The field army has existed for thousands of years. But its starting to disappear, replaced by a new creature that controls air and naval forces, along with the ground pounders that traditionally comprised a field army. The new type of headquarters is usually called a joint command, plus some bits of gibberish. This has been a gradual process, which gained speed after the Cold War ended, and the last of the huge, old fashioned land forces, the Red Army of the Soviet Union, disintegrated. And so now it has come to pass that the two remaining American Continental Armies will go away. During World War II the U.S. Army had lots of field armies ( 1st, 3rd, 5th, etc.) During the Cold War these evolved into two different beasts; the Continental US Armies (CONUSAs) and the Army Component Commands overseas (7th Army in Europe and 8th Army in Korea). The CONUSAs started out as 1st 3rd, 4, 5th, and 6th. The CONUSAs evolved over time to organizations responsible mainly for reserve units. After much change, reforms and other events, the CONUSA ended up being just 1st Army and 5th Army. 1st Army was responsible for training validation and mobilization of reserve component units east of the Mississippi and 5th Army had everything west of the Mississippi. All the rest of the CONUSAs went out of existence. The other numbered Armies (3rd, 7th and 8th) still exist as the Army component of CENTCOM, EUCOM and PACOM respectively. These armies are entirely different beast than the CONUSAs.

It now appears that 1st and 5th Army will lose their identifications. 1st Army will become something like training and readiness command and 5th Army will become the army component command for Northern Command. The new 1st Army under whatever name it takes, will have the training validation and mobilization responsibility for all reserve components in CONUS. Meanwhile 5th Army will take on the armys military support to civil authoritys role for Northern Command.
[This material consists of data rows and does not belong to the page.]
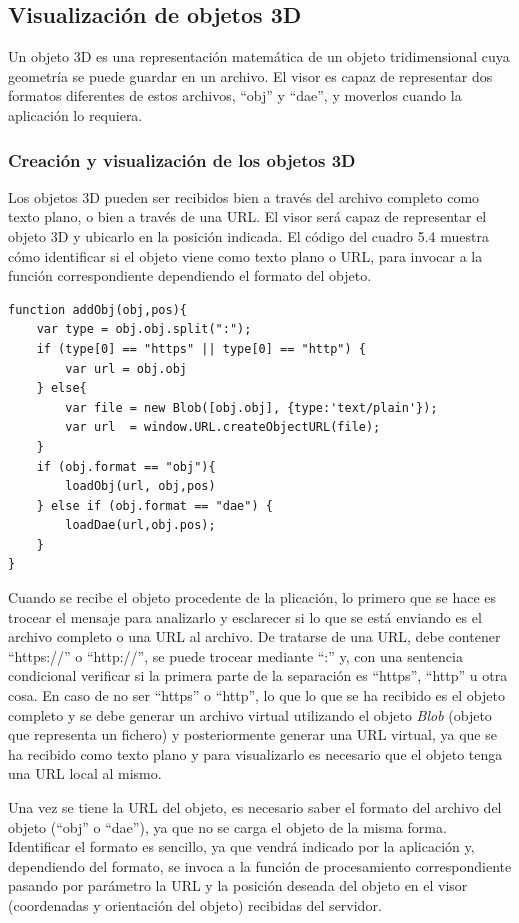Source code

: \subsection{Visualización de objetos 3D}
Un objeto 3D es una representación matemática de un objeto tridimensional cuya geometría se puede guardar en un archivo. El visor es capaz de representar dos formatos diferentes de estos archivos, ``obj'' y ``dae'', y moverlos cuando la aplicación lo requiera. 

\subsubsection{Creación y visualización de los objetos 3D}
Los objetos 3D pueden ser recibidos bien a través del archivo completo como texto plano, o bien a través de una URL. El visor será capaz de representar el objeto 3D y ubicarlo en la posición indicada. El código del cuadro 5.4 muestra cómo identificar si el objeto viene como texto plano o URL, para invocar a la función correspondiente dependiendo el formato del objeto.


\begin{lstlisting}[caption= Creación y visualización de objetos 3D, label=cod.crearobjetos3d]
function addObj(obj,pos){
	var type = obj.obj.split(":");
	if (type[0] == "https" || type[0] == "http") {
		var url = obj.obj
	} else{
		var file = new Blob([obj.obj], {type:'text/plain'});
		var url  = window.URL.createObjectURL(file);
	}
	if (obj.format == "obj"){
		loadObj(url, obj,pos)
	} else if (obj.format == "dae") {
		loadDae(url,obj.pos);
	}
}
\end{lstlisting}
Cuando se recibe el objeto procedente de la plicación, lo primero que se hace es trocear el mensaje para analizarlo y esclarecer si lo que se está enviando es el archivo completo o una URL al archivo. De tratarse de una URL, debe contener ``https://'' o ``http://'', se puede trocear mediante ``:'' y, con una sentencia condicional verificar si la primera parte de la separación es ``https'', ``http'' u otra cosa. En caso de no ser ``https'' o ``http'', lo que lo que se ha recibido es el objeto completo y se debe generar un archivo virtual utilizando el objeto \textit{Blob} (objeto que representa un fichero) y posteriormente generar una URL virtual, ya que se ha recibido como texto plano y para visualizarlo es necesario que el objeto tenga una URL local al mismo. 

Una vez se tiene la URL del objeto, es necesario saber el formato del archivo del objeto (``obj'' o ``dae''), ya que no se carga el objeto de la misma forma. Identificar el formato es sencillo, ya que vendrá indicado por la aplicación y, dependiendo del formato, se invoca a la función de procesamiento correspondiente pasando por parámetro la URL y la posición deseada del objeto en el visor (coordenadas y orientación del objeto) recibidas del servidor.

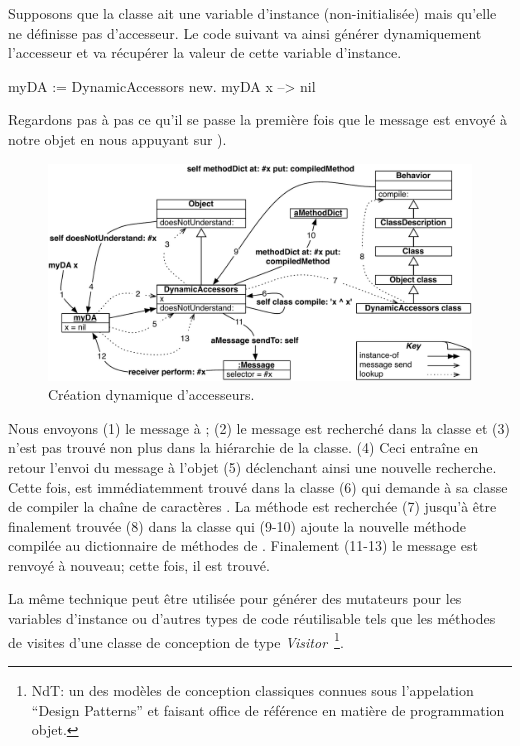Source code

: \documentclass[a4paper,10pt,twoside]{book}
\begin{document}
Supposons que la classe  ait une variable d'instance
(non-initialisée)  mais qu'elle ne définisse pas d'accesseur.
Le code suivant va ainsi générer dynamiquement l'accesseur et va récupérer la valeur de cette variable d'instance.
\begin{code}{}
myDA := DynamicAccessors new.
myDA x --> nil
\end{code}

Regardons pas à pas ce qu'il se passe la première fois que le message 
 est envoyé à notre objet en nous appuyant sur ).

\begin{figure}[ht]\centering
	\includegraphics[width=\linewidth]{DynamicAccessors}
	\caption{Création dynamique d'accesseurs.}
\end{figure}

Nous envoyons (1) le message  à ; (2) le message est recherché dans la classe et (3) n'est pas trouvé non plus dans la hiérarchie de la classe. (4) Ceci entraîne en retour l'envoi du message  à l'objet (5) déclenchant ainsi une nouvelle recherche. Cette fois,  est immédiatemment trouvé dans la classe  (6) qui demande à sa classe de compiler la chaîne de caractères . La méthode  est recherchée (7) jusqu'à être finalement trouvée (8) dans la classe  qui (9-10) ajoute la nouvelle méthode compilée au dictionnaire de méthodes de . Finalement (11-13) le message est renvoyé à nouveau; cette fois, il est trouvé.

La même technique peut être utilisée pour générer des mutateurs pour les variables d'instance ou d'autres types de code réutilisable tels que les méthodes de visites d'une classe de conception de type \emph{Visitor}~\footnote{NdT: un des modèles de conception classiques connues sous l'appelation ``Design Patterns'' et faisant office de référence en matière de programmation objet.}.
\end{document}
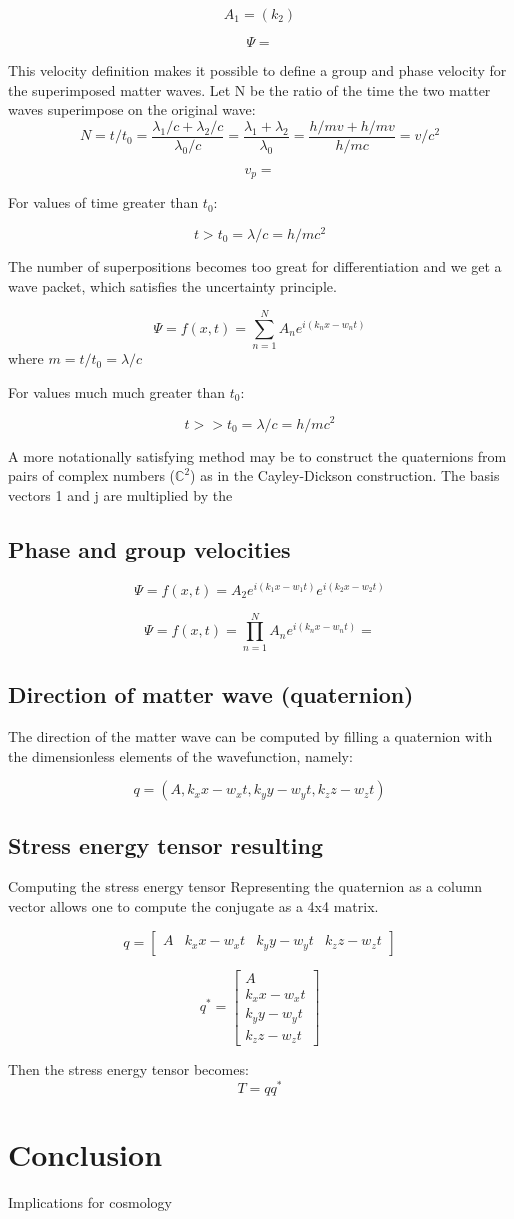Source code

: \documentclass{article}
\begin{document}
$$A_1=(k_2 )$$

$$\Psi=$$

This velocity definition makes it possible to define a group and phase velocity for the superimposed matter waves. Let N be the ratio of the time the two matter waves superimpose on the original wave:
$$N=t/t_0=\frac{\lambda_1/c+\lambda_2/c}{\lambda_0/c}=\frac{\lambda_1+\lambda_2}{\lambda_0}=\frac{h/mv+h/mv}{h/mc}=v/c^2$$

$$v_p=$$

For values of time greater than $t_0$:

$$t>t_0=\lambda /c=h/mc^2$$

The number of superpositions becomes too great for differentiation and we get a wave packet, which satisfies the uncertainty principle.

$$\Psi=f(x,t)=\sum_{n=1}^N{A_n e^{i(k_n x-w_n t)}}$$ 
where $m=t/t_0=\lambda /c $

For values much much greater than $t_0$:

$$t>>t_0=\lambda /c=h/mc^2$$


A more notationally satisfying method may be to construct the quaternions from pairs of complex numbers ($\mathbb{C}^2$) as in the Cayley-Dickson construction. The basis vectors 1 and j are multiplied by the 

\subsection{Phase and group velocities}

$$\Psi=f(x,t)=A_2 e^{i(k_1 x-w_1 t)}e^{i(k_2 x-w_2 t)}$$

$$\Psi=f(x,t)=\prod_{n=1}^N{A_n e^{i(k_n x-w_n t)}}=$$

\subsection{Direction of matter wave (quaternion)}
The direction of the matter wave can be computed by filling a quaternion with the dimensionless elements of the wavefunction, namely:

$$q=(A, k_x x-w_x t, k_y y-w_y t, k_z z-w_z t)$$
\subsection{Stress energy tensor resulting}
Computing the stress energy tensor
Representing the quaternion as a column vector allows one to compute the conjugate as a 4x4 matrix.

$$q=
\left[
\begin{matrix}
A&k_x x-w_x t&k_y y-w_y t&k_z z-w_z t
\end{matrix}
\right]
$$

$$q^*=
\left[
\begin{matrix}
A\\k_x x-w_x t\\k_y y-w_y t\\k_z z-w_z t
\end{matrix}
\right]
$$

Then the stress energy tensor becomes:
$$T=qq^*$$
\section{Conclusion}
Implications for cosmology
\end{document}
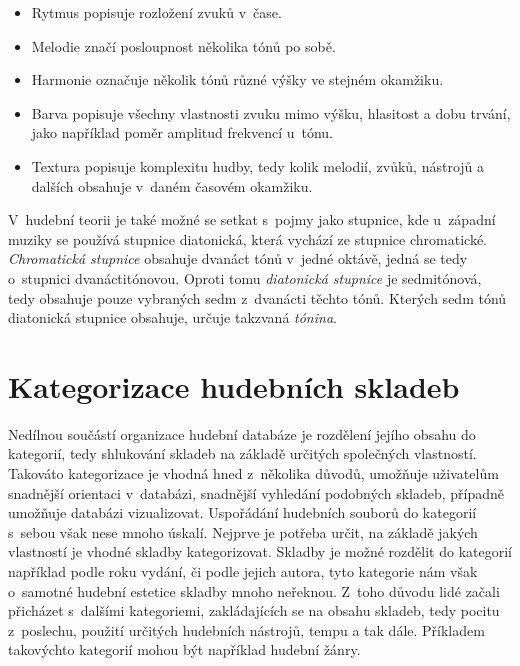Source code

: \begin{itemize}
    \item Rytmus popisuje rozložení zvuků v~čase. 
    \item Melodie značí posloupnost několika tónů po sobě.
    \item Harmonie označuje několik tónů různé výšky ve stejném okamžiku.
    \item Barva popisuje všechny vlastnosti zvuku mimo výšku, hlasitost a dobu trvání, jako například poměr amplitud frekvencí u~tónu.
    \item Textura popisuje komplexitu hudby, tedy kolik melodií, zvůků, nástrojů a dalších obsahuje v~daném časovém okamžiku.
\end{itemize}

V~hudební teorii je také možné se setkat s~pojmy jako stupnice, kde u~západní muziky se používá stupnice diatonická, která vychází ze stupnice chromatické. \textit{Chromatická stupnice} obsahuje dvanáct tónů v~jedné oktávě, jedná se tedy o~stupnici dvanáctitónovou. Oproti tomu \textit{diatonická stupnice} je sedmitónová, tedy obsahuje pouze vybraných sedm z~dvanácti těchto tónů. Kterých sedm tónů diatonická stupnice obsahuje, určuje takzvaná \textit{tónina}.\cite{MIR}

\section{Kategorizace hudebních skladeb}
\label{kategorizace_hudebnich_skladeb}
Nedílnou součástí organizace hudební databáze je rozdělení jejího obsahu do kategorií, tedy shlukování skladeb na základě určitých společných vlastností. Takováto kategorizace je vhodná hned z~několika důvodů, umožňuje uživatelům snadnější orientaci v~databázi, snadnější vyhledání podobných skladeb, případně umožňuje databázi vizualizovat. Uspořádání hudebních souborů do kategorií s~sebou však nese mnoho úskalí. Nejprve je potřeba určit, na základě jakých vlastností je vhodné skladby kategorizovat. Skladby je možné rozdělit do kategorií například podle roku vydání, či podle jejich autora, tyto kategorie nám však o~samotné hudební estetice skladby mnoho neřeknou. Z~toho důvodu lidé začali přicházet s~dalšími kategoriemi, zakládajících se na obsahu skladeb, tedy pocitu z~poslechu, použití určitých hudebních nástrojů, tempu a tak dále. Příkladem takovýchto kategorií mohou být například hudební žánry.

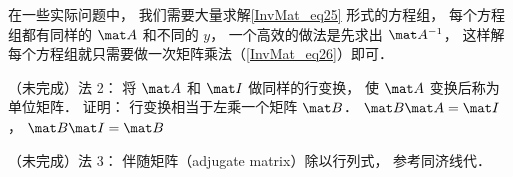 在一些实际问题中， 我们需要大量求解\autoref{InvMat_eq25} 形式的方程组， 每个方程组都有同样的 $\mat A$ 和不同的 $y$， 一个高效的做法是先求出 $\mat A^{-1}$， 这样解每个方程组就只需要做一次矩阵乘法（\autoref{InvMat_eq26}）即可．

（未完成）法 2： 将 $\mat A$ 和 $\mat I$ 做同样的行变换， 使 $\mat A$ 变换后称为单位矩阵． 证明： 行变换相当于左乘一个矩阵 $\mat B$． $\mat B\mat A = \mat I$， $\mat B \mat I = \mat B$

（未完成）法 3： 伴随矩阵（adjugate matrix）除以行列式， 参考同济线代．%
While the 3rd Armys headquarters went to war in Saudi Arabia in 1991, it was noted that this was a headquarters too many. A smaller corps headquarters would do. Other nations, particularly in Europe, have advocated doing away with the field army since the 1970s. Its an idea that would not go away, and just kept gaining momentum. So, without much fanfare, or notice, a major piece of military history is slowly passing from the scene.